The document mentions "intended users" and "representative users" in the context of Human Factors and Usability evaluation and Design Validation. However, it does not specify the number of experts used to establish ground truth for any test set or their specific qualifications (e.g., "radiologist with 10 years of experience").

4. Adjudication Method for the Test Set

The document does not describe any adjudication method (e.g., 2+1, 3+1) for establishing ground truth for any test set. The term "ground truth" itself is not explicitly used in the context of expert review in the provided text.

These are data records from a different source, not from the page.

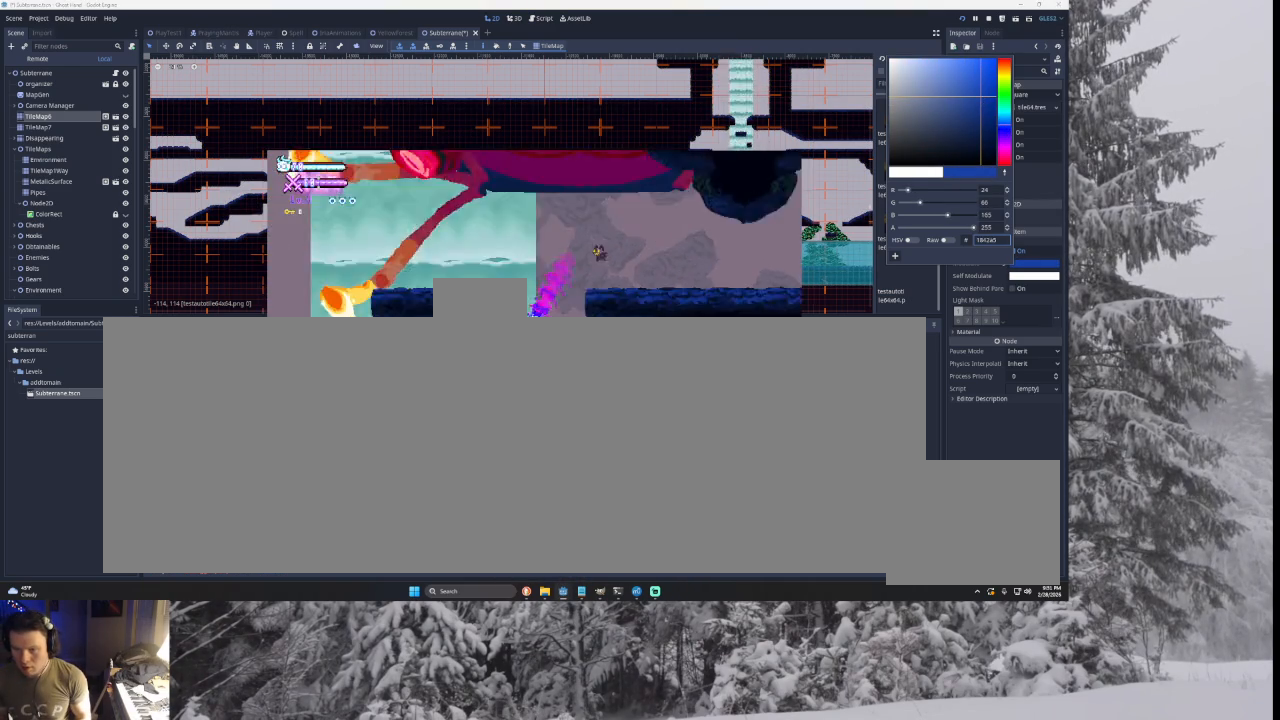
{"buttons": ["TRIANGLE"], "left_stick": "left", "right_stick": "center", "events": [[267, "TRIANGLE", "down"]]}
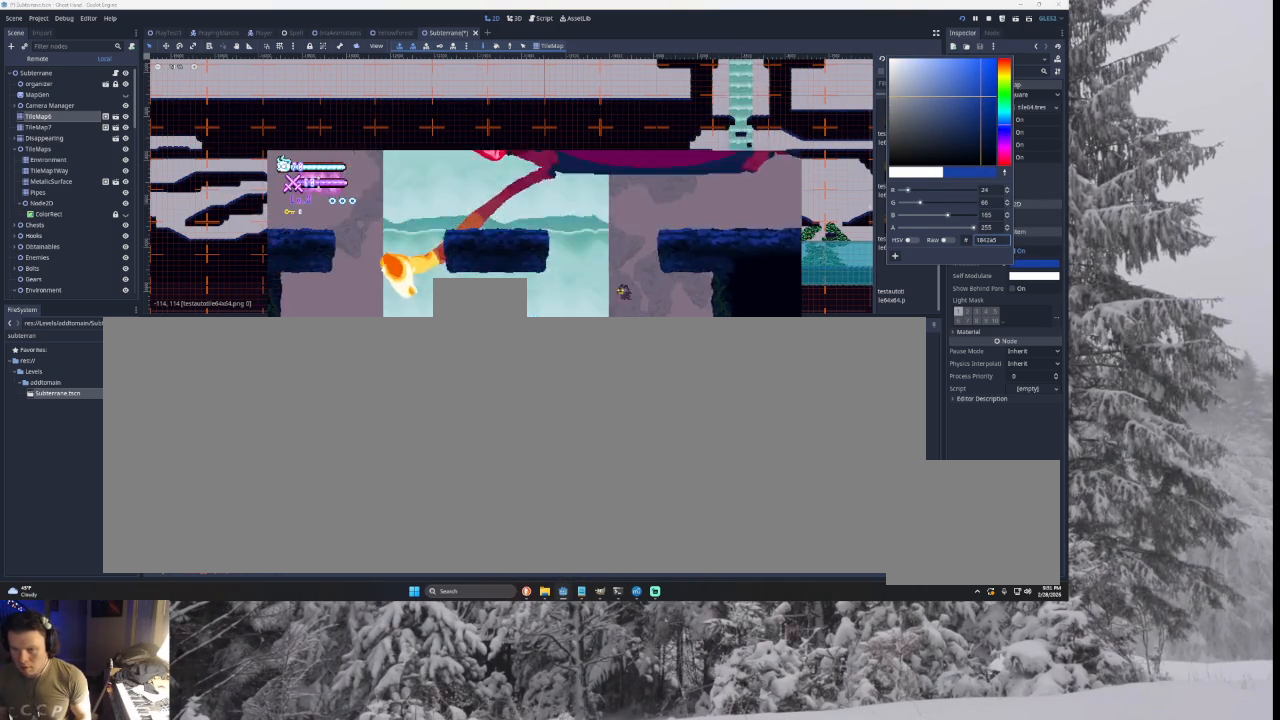
{"buttons": [], "left_stick": "left", "right_stick": "center", "events": [[100, "TRIANGLE", "up"], [367, "left_stick", "down-right"], [500, "left_stick", "left"]]}
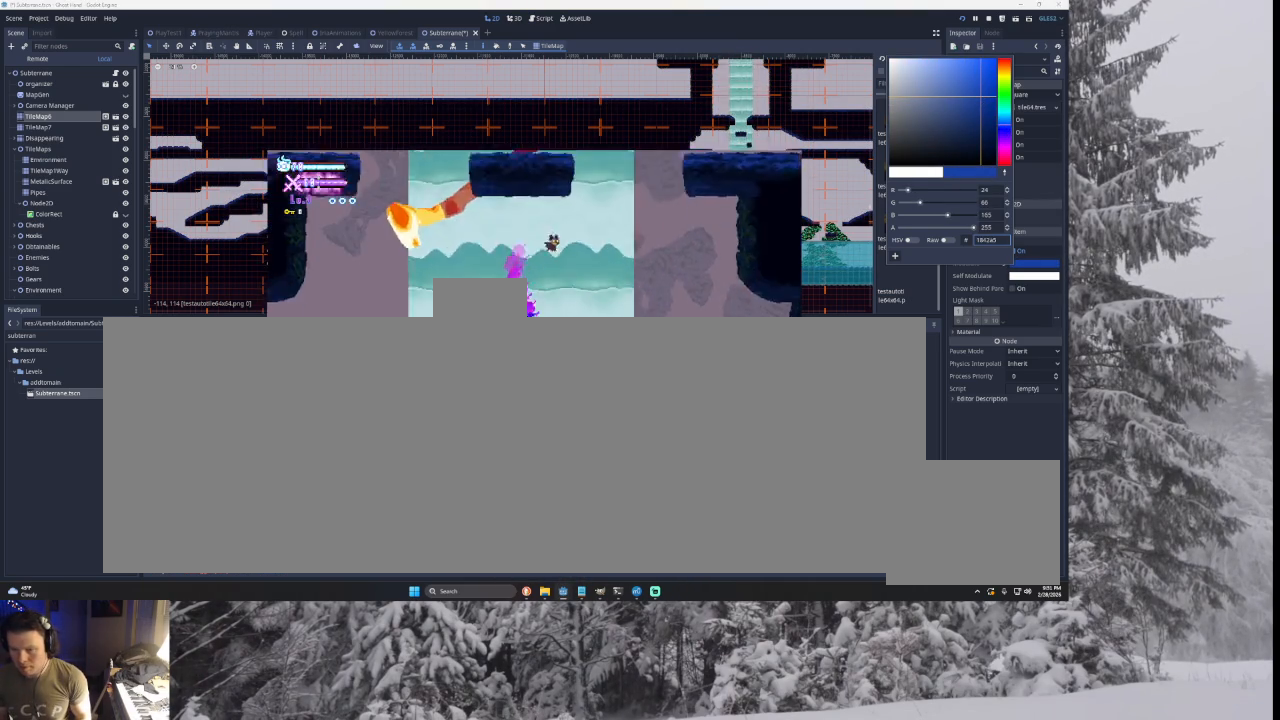
{"buttons": [], "left_stick": "right", "right_stick": "center", "events": [[233, "left_stick", "center"], [433, "left_stick", "right"]]}
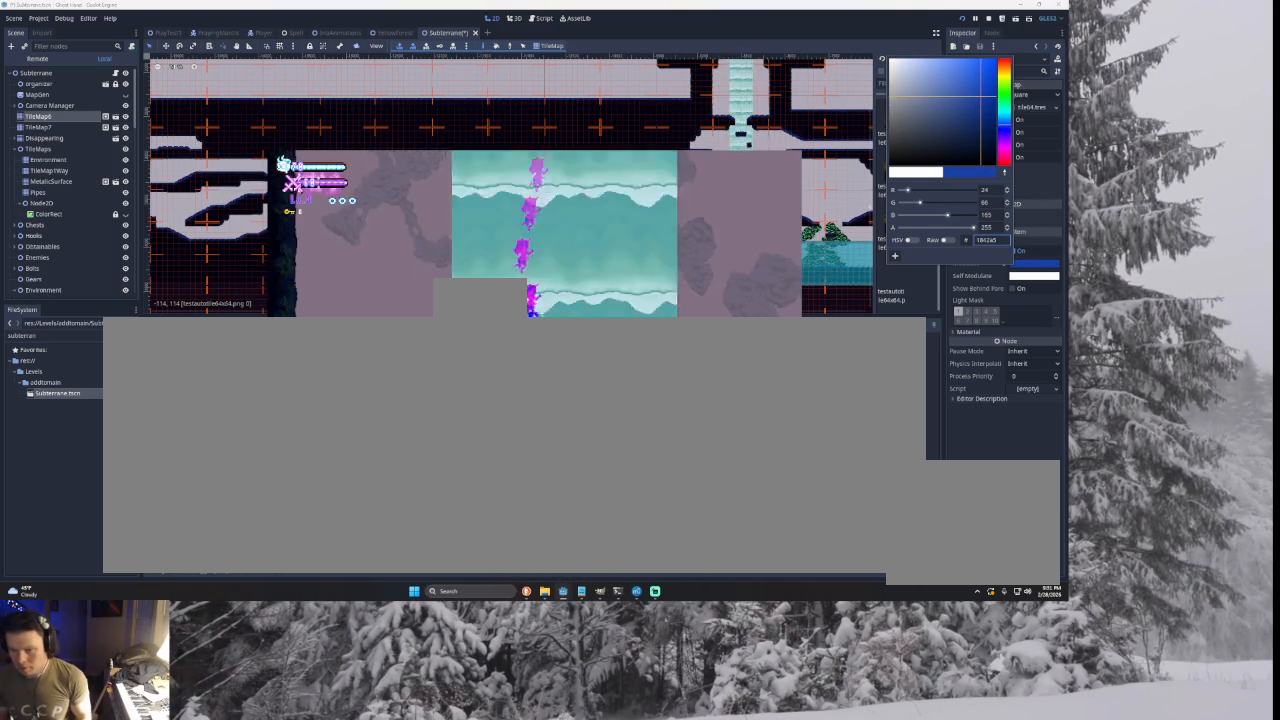
{"buttons": [], "left_stick": "center", "right_stick": "center", "events": [[67, "left_stick", "center"]]}
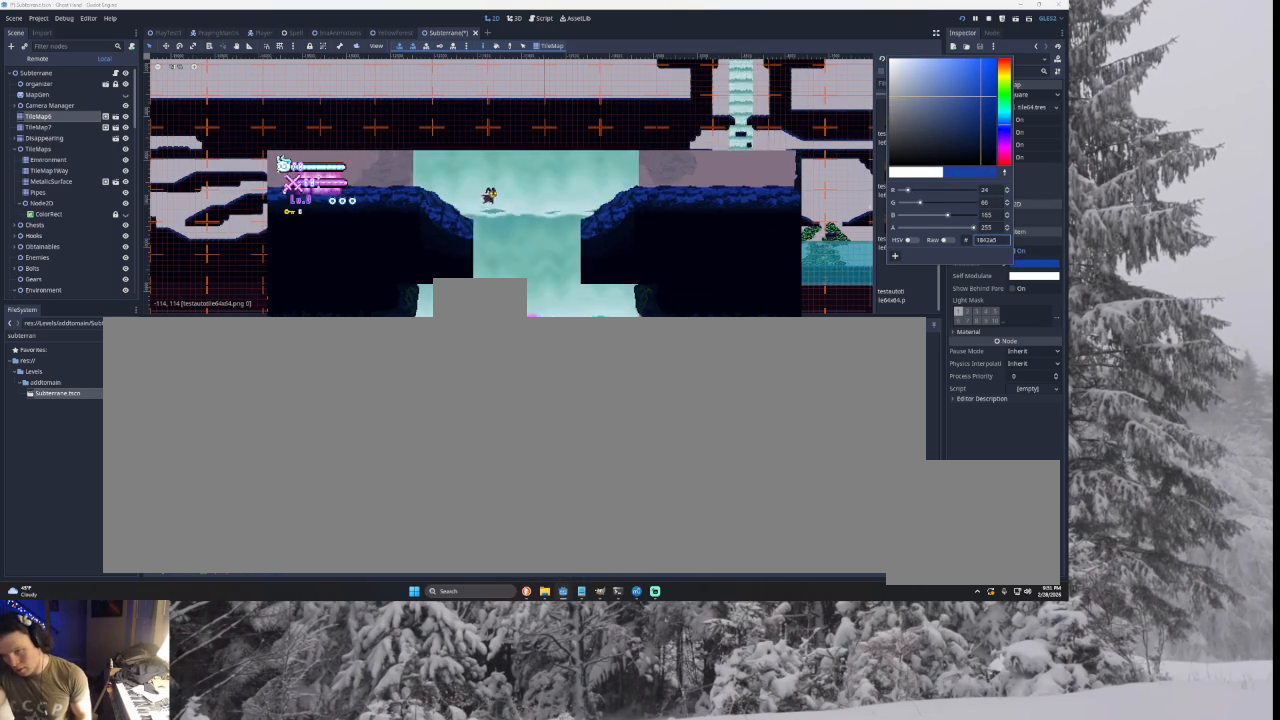
{"buttons": [], "left_stick": "center", "right_stick": "center", "events": []}
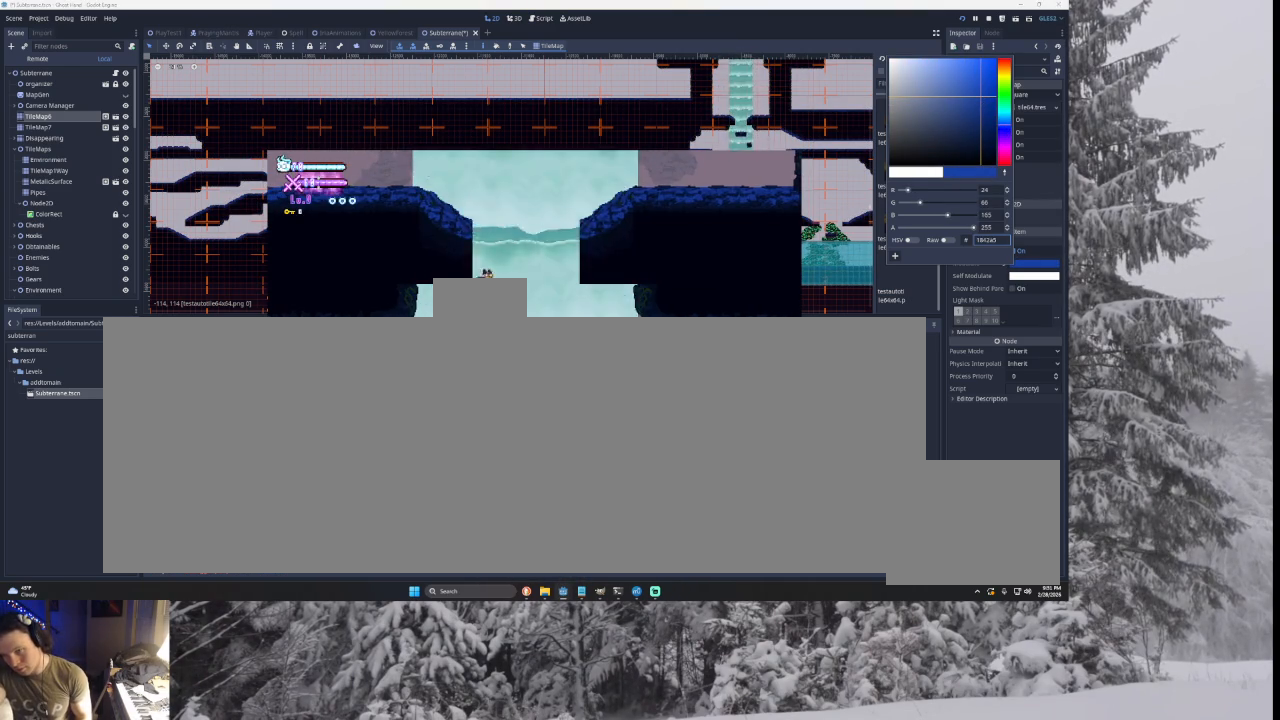
{"buttons": [], "left_stick": "center", "right_stick": "center", "events": []}
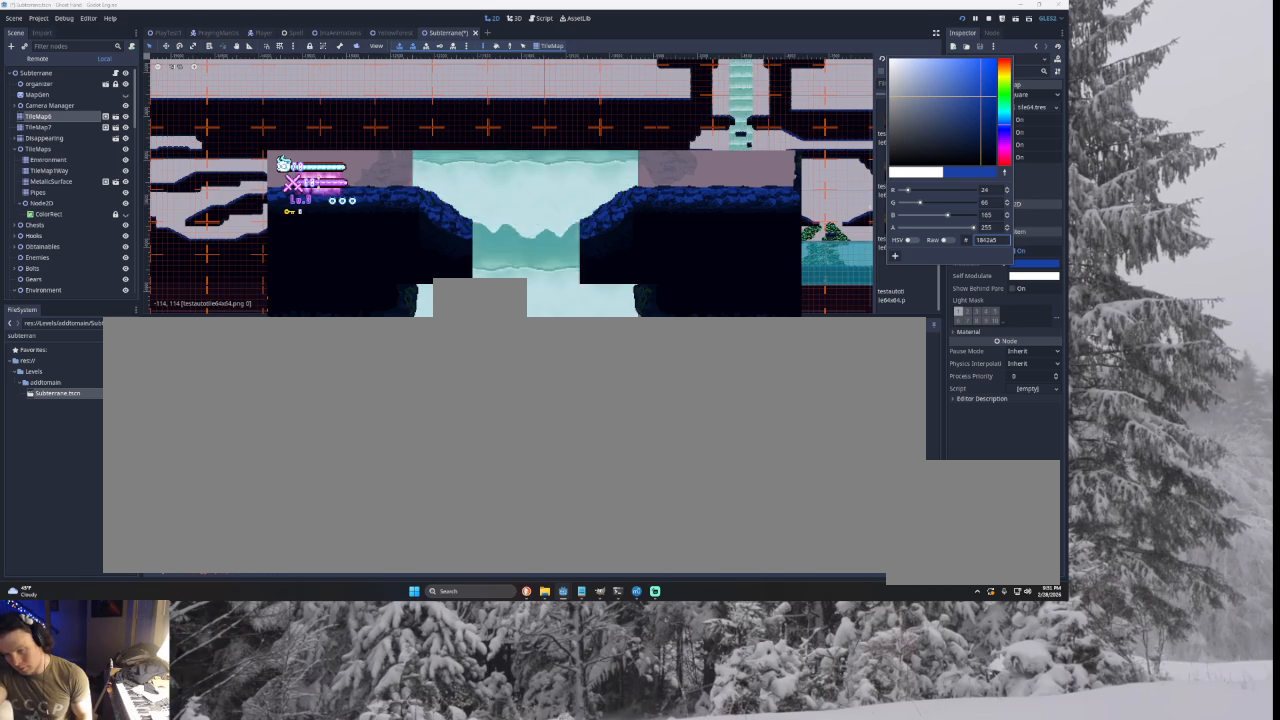
{"buttons": [], "left_stick": "right", "right_stick": "center", "events": [[167, "left_stick", "right"]]}
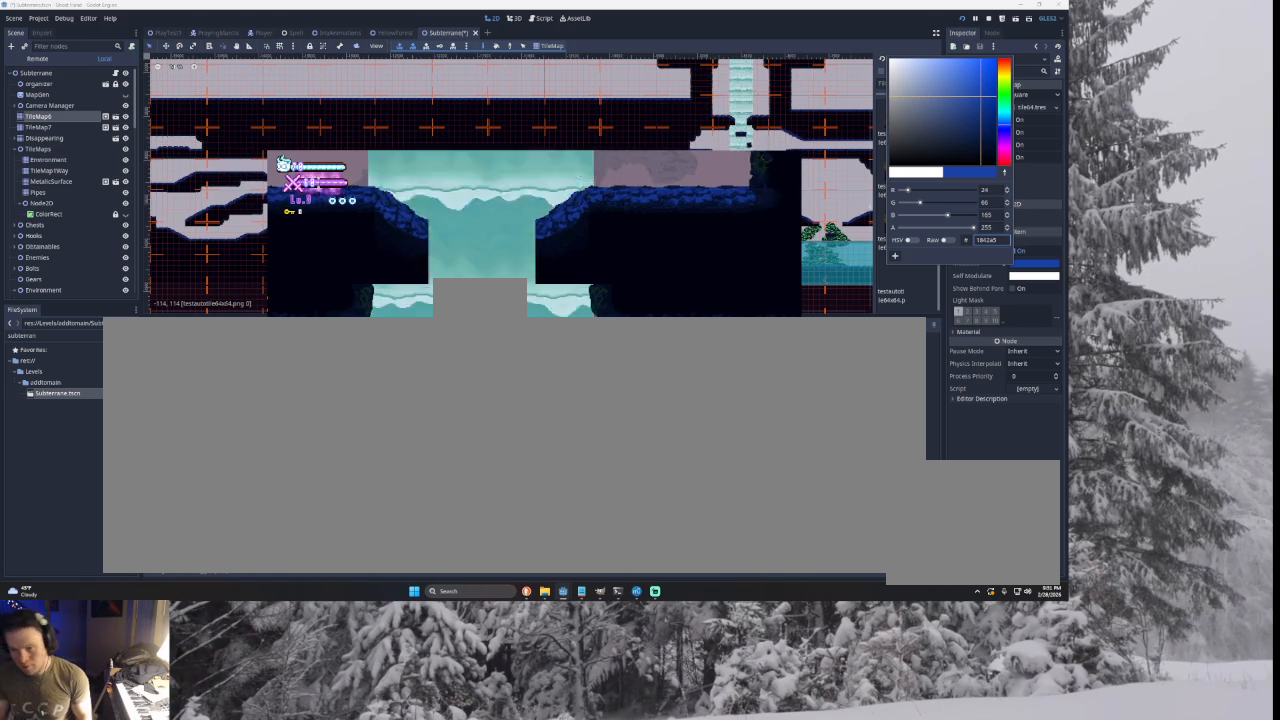
{"buttons": [], "left_stick": "center", "right_stick": "center", "events": [[200, "left_stick", "center"], [267, "left_stick", "left"], [433, "left_stick", "center"]]}
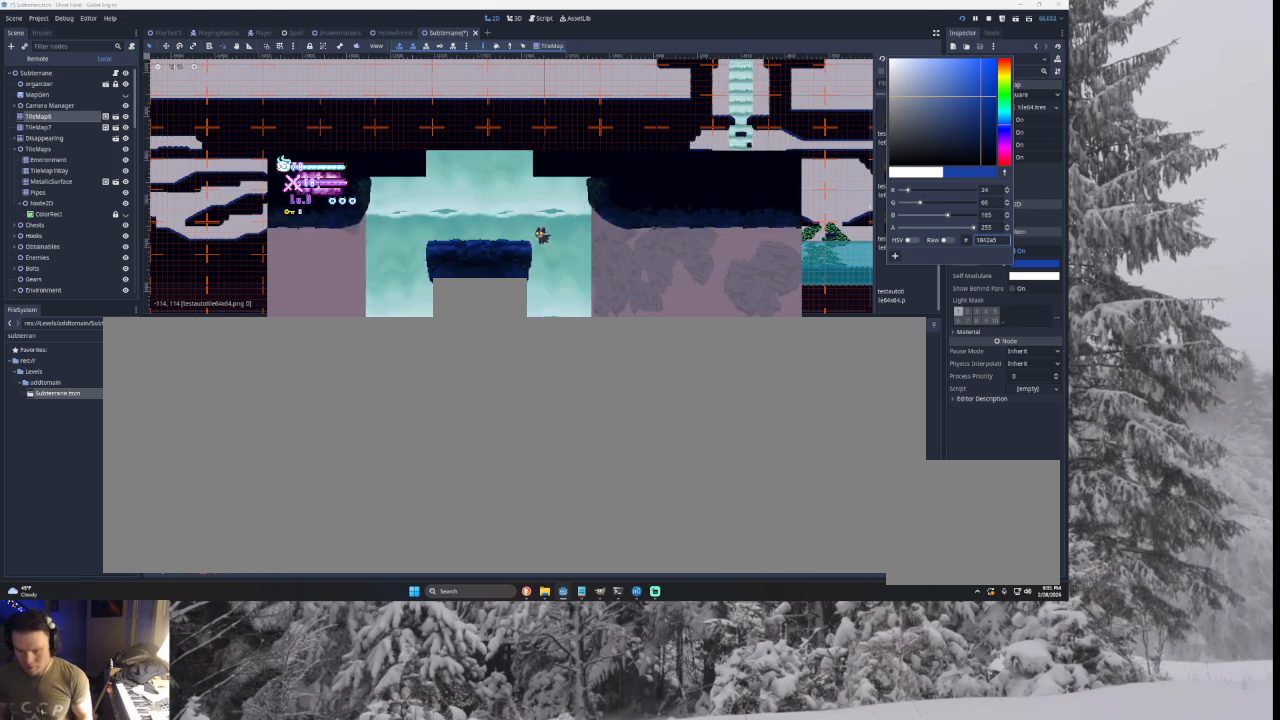
{"buttons": [], "left_stick": "center", "right_stick": "center", "events": []}
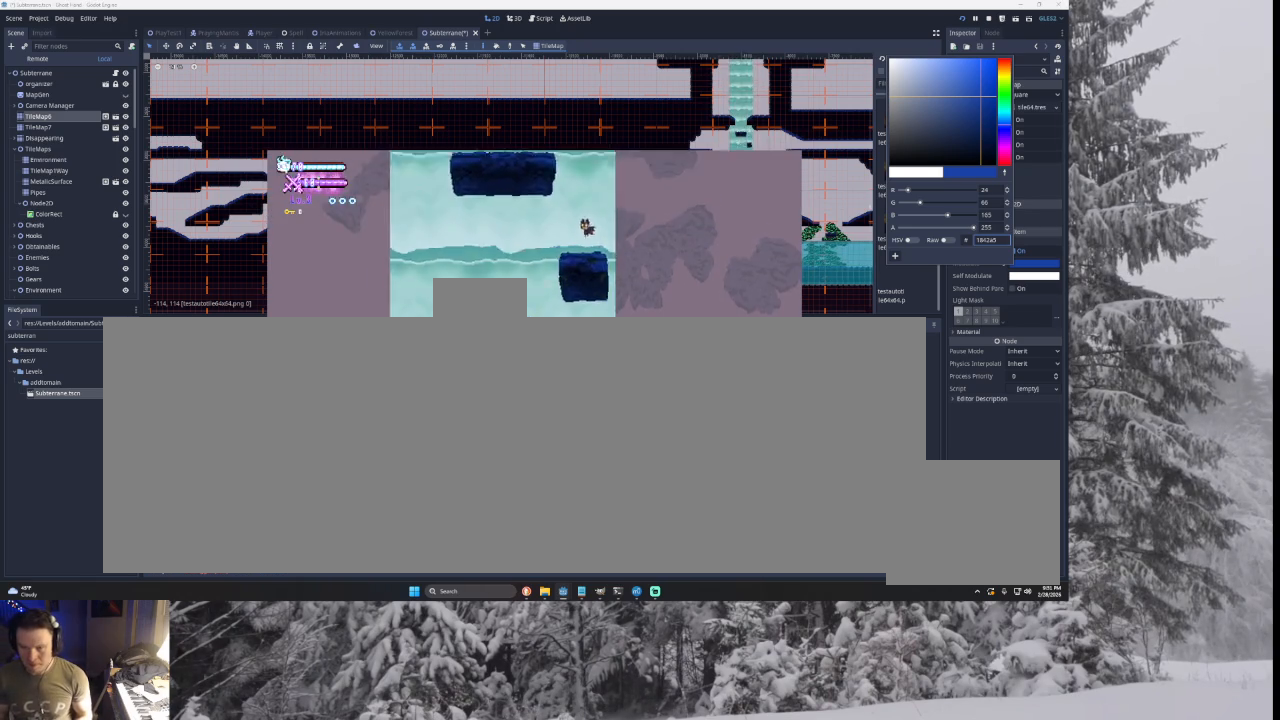
{"buttons": [], "left_stick": "center", "right_stick": "center", "events": [[100, "left_stick", "left"], [367, "left_stick", "center"]]}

5. If a Multi Reader Multi Case (MRMC) Comparative Effectiveness Study Was Done, and the Effect Size of How Much Human Readers Improve with AI vs without AI Assistance

The document does not mention or describe a Multi Reader Multi Case (MRMC) comparative effectiveness study. The Monarch® Platform is described as a capital equipment platform with electromechanical articulation and control, and software for navigation, but there is no indication of an AI component designed to assist human readers in interpretation or diagnosis, nor any study comparing human performance with and without AI assistance.

6. If a Standalone (i.e., algorithm only without human-in-the-loop performance) Was Done

The document describes the Monarch® Platform as a system that requires "continuous and direct physician control" and where "Device movement is only at the command of the physician." The software provides "optional navigation guidance." This indicates that the device is designed for human-in-the-loop operation, and the description does not support the idea of a standalone (algorithm-only) performance study.

7. The Type of Ground Truth Used

Based on the descriptions:

• Design Validation and Acute Animal Safety: The "ground truth" for these studies would implicitly be established through direct observation, physiological measurements, and potentially post-mortem examination in the animal models, assessing safety and functionality in a simulated use environment. This is a form of direct-measurement or observation-based ground truth specific to animal model performance.
• Other tests (Reprocessing, Sterility, Biocompatibility, Electrical Safety, Software, Verification Testing, Human Factors): These rely on adherence to established standards and internal specifications, where "ground truth" is defined by the objective pass/fail criteria of technical tests rather than expert consensus on diagnostic images or pathology.

8. The Sample Size for the Training Set

The document describes pre-market testing and validation for a medical device (Monarch® Platform, Urology). It does not mention a "training set" in the context of machine learning or AI, as the primary focus seems to be on the electromechanical system and software components rather than a learning algorithm that requires a training set.

9. How the Ground Truth for the Training Set Was Established

As no "training set" for an AI/ML algorithm is mentioned, this question is not applicable based on the provided text.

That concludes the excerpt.